With more available information, we can have better idea of users, and better predict their behaviors based on models.

  1. Refine churn type: use different threshold define churn(key action, time_window, etc), according to specific business targets.
  2. User portfolios: When download MusicBox App or registered as new user, basic information of users can be obtained. Including their region, age, gender, membership, purchase history, etc, whether they have other connected social media accounts, etc.
  3. User segmentation: with their demographical information, behavior records to segment user, customized analytical models and recommendation methods
  4. Technical Support: During EDA, found huge imbalance with different device.

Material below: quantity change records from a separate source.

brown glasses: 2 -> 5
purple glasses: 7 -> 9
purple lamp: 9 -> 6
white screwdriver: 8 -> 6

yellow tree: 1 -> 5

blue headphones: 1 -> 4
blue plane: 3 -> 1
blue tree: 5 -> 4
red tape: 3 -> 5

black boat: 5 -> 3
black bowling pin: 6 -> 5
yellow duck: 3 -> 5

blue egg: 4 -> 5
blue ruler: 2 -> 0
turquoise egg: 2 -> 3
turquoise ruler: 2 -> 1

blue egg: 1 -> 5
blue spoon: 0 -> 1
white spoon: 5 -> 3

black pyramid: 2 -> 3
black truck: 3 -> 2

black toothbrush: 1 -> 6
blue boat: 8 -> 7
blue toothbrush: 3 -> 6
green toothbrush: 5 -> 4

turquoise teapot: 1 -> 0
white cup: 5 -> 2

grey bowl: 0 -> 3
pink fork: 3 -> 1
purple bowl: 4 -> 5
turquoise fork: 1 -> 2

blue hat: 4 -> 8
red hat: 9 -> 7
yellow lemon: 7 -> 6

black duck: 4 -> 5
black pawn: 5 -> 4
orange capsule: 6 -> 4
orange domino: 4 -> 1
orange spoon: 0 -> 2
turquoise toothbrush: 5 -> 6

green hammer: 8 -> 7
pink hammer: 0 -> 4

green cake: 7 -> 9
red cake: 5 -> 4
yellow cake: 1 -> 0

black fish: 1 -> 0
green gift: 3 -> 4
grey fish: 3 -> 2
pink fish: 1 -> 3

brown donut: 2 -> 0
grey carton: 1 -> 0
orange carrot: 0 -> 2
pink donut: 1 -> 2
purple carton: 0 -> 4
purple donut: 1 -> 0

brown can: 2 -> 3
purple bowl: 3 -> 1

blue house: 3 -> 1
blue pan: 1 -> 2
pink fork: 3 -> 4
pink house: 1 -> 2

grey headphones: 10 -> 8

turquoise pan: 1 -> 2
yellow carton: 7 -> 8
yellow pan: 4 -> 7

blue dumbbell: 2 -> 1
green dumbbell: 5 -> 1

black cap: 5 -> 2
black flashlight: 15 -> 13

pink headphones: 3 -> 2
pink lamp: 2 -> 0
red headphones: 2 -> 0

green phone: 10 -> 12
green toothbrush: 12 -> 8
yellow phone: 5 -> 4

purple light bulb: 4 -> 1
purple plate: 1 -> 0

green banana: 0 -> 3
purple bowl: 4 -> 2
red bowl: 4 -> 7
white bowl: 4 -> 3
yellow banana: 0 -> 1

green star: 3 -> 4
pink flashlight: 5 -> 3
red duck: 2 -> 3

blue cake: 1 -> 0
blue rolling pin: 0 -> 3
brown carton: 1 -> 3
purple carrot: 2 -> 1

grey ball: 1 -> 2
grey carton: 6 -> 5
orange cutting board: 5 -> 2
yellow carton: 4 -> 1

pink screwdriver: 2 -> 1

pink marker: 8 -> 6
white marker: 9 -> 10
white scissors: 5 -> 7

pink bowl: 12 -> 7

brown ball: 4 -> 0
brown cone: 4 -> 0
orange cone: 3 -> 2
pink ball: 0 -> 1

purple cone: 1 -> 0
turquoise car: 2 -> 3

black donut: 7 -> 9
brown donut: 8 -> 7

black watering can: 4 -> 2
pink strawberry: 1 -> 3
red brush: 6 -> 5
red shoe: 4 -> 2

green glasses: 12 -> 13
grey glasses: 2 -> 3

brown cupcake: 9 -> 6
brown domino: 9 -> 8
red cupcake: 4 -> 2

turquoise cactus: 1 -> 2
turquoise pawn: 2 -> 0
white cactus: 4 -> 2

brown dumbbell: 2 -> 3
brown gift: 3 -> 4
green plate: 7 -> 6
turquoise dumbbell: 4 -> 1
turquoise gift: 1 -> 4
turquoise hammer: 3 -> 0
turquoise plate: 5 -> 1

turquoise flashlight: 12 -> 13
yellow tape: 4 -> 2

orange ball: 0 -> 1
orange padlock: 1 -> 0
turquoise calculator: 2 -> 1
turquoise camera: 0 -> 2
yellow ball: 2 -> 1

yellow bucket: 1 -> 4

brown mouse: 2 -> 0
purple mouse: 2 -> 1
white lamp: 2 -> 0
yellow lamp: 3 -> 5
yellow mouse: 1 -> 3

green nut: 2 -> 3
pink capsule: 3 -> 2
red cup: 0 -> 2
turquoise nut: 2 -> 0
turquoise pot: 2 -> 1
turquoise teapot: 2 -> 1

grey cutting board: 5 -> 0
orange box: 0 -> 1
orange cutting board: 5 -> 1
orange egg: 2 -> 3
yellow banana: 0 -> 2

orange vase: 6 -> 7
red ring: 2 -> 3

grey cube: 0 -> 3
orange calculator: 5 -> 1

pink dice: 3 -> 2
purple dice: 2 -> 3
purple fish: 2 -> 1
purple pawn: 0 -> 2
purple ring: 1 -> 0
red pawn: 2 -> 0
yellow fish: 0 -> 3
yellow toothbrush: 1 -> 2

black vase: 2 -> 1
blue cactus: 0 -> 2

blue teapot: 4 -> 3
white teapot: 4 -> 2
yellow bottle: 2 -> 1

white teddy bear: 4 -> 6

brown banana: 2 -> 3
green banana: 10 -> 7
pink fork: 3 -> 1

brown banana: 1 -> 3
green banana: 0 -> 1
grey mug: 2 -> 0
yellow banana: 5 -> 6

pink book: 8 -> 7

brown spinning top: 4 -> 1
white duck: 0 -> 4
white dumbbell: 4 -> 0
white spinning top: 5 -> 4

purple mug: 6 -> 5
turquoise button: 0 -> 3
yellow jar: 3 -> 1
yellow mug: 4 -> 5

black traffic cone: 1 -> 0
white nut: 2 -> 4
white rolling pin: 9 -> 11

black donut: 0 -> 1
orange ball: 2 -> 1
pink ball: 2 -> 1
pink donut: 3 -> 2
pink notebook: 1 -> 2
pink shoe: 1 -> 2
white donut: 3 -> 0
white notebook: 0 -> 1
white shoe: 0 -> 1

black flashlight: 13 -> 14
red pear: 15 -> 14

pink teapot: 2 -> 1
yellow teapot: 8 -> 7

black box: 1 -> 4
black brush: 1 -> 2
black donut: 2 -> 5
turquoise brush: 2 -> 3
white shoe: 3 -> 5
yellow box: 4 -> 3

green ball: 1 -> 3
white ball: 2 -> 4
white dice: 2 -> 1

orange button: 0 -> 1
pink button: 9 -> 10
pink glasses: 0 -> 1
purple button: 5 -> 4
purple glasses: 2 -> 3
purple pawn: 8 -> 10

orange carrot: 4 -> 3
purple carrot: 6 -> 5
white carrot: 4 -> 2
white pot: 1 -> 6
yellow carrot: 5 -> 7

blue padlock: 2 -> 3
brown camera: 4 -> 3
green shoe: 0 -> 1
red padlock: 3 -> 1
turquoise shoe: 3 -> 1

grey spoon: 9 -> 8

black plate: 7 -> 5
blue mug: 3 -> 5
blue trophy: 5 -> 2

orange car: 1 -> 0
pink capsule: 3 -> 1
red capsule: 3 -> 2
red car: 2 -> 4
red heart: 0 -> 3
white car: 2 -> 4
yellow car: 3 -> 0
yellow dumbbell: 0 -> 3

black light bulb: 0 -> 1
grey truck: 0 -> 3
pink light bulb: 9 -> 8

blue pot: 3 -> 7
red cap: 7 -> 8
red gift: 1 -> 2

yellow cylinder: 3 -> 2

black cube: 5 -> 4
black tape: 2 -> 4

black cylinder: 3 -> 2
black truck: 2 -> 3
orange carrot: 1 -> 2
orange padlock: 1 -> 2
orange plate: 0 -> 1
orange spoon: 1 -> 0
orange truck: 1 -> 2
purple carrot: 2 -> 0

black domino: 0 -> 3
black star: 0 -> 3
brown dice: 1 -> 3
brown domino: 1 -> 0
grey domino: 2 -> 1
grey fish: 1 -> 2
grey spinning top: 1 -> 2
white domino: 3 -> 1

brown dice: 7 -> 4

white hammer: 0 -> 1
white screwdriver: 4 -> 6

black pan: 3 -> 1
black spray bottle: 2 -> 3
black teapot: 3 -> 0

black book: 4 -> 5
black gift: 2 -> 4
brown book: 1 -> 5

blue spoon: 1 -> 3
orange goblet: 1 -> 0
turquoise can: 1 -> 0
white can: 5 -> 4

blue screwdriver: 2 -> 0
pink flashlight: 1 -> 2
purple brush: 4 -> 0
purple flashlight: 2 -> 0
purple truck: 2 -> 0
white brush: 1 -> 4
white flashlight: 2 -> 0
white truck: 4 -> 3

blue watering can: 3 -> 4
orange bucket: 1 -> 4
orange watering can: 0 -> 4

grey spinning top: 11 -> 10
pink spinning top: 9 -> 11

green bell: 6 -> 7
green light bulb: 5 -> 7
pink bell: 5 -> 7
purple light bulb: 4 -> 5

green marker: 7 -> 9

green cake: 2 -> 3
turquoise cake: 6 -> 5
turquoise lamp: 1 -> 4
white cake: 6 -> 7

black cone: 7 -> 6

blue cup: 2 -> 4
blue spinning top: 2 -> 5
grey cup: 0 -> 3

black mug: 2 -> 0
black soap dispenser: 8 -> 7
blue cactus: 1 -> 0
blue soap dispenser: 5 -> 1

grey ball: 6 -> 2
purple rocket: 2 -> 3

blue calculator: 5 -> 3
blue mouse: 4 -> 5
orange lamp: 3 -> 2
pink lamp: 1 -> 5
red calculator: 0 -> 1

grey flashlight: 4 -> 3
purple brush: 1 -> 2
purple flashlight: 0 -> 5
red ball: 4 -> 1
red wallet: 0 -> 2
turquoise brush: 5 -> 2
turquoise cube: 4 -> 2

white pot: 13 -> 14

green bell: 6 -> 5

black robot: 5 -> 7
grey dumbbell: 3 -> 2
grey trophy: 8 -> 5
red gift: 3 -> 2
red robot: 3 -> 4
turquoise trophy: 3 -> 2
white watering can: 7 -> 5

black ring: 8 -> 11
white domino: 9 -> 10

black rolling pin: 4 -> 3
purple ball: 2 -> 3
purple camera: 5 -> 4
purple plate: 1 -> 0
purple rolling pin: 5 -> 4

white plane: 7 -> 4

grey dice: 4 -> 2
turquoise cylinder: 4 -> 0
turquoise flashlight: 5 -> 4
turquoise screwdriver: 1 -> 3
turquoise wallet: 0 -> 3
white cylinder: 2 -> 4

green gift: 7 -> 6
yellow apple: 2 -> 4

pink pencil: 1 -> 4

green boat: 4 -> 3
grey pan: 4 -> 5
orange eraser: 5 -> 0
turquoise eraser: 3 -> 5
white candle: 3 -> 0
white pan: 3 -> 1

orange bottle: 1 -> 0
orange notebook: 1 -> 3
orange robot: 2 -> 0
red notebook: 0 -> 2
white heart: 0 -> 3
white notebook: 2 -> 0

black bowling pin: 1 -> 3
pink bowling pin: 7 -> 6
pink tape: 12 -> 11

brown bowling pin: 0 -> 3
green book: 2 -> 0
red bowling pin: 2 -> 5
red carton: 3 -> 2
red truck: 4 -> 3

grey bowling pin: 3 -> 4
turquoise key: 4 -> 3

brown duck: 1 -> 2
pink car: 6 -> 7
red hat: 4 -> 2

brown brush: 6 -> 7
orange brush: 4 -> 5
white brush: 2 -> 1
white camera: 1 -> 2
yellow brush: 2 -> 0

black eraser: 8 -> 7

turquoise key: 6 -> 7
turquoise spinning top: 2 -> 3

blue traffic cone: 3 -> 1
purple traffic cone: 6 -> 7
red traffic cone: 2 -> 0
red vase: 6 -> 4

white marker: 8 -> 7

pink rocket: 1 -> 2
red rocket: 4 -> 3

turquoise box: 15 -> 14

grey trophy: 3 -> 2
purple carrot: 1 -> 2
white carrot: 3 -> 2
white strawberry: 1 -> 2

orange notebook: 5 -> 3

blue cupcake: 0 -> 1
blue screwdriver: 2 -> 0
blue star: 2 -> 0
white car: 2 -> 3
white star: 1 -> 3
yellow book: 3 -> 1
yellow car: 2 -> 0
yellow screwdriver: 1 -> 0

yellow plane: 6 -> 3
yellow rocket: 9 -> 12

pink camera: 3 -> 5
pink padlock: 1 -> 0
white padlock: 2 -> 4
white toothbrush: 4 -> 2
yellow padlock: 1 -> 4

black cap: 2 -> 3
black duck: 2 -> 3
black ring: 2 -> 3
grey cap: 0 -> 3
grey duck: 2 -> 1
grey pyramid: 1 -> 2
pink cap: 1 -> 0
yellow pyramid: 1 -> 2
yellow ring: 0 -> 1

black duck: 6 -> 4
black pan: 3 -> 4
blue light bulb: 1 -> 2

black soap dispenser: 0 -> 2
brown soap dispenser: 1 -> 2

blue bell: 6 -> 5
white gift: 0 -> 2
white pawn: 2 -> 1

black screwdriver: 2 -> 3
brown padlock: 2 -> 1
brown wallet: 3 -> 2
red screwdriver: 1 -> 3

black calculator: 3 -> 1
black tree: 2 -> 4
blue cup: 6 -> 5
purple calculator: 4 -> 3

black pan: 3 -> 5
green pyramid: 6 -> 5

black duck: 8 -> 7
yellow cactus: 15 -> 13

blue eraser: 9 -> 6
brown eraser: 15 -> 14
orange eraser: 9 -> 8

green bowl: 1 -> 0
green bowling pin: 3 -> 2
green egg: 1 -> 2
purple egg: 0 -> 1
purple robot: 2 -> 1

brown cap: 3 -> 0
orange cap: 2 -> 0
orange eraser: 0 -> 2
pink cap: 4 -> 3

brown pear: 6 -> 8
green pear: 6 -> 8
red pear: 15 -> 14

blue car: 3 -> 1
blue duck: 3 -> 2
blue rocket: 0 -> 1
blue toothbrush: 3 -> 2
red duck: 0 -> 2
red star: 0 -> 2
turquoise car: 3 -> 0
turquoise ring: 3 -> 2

The play_time of IPhone user is much more fluctuated than Andriod and Both device holders. More efforts should be down to improve and update IPhone device, such as API, latency, version, operation, etc.

Some notes for myself

1.there are three types of file, including search, download, play. Most file name contains date information, so this variable needs to be record and add as a new column.

  1. Notice for abnormal data: i.e. play file: play_time means how many seconds this song was played. song_length means how many seconds the song is, so any song with 0 song_length or play_time>song_length needs to be dropped. play file: after group by userid, we can count how many songs they have listened, some abnormal records need to be eliminated.

3.download can be down in request and beautifulSoup, unzip can be down by shell file using cgywin.

cd/cygdrive/e/projects/Music #go to the work directory

./unzip_clean_play.sh

Since I use Windows, the separate is \n, convert it into what Linux can read

  • using sed -i 's/\r//' xxxx.sh

or

dos2unix xxx.sh

before actually run unzip.sh -after install Spark, use pyspark as notebook, but find libs of python such as numpy, pandas are not accessible. so install them under the Python file(using cmd)

pip install numpy

commend cd /cygdrive/d ./xxx.sh

4.Install Spark [how to install spark] (https://medium.com/@GalarnykMichael/install-spark-on-windows-pyspark-4498a5d8d66c)

If using DataFrame in spark, it really takes long time to execute.. so try rdd.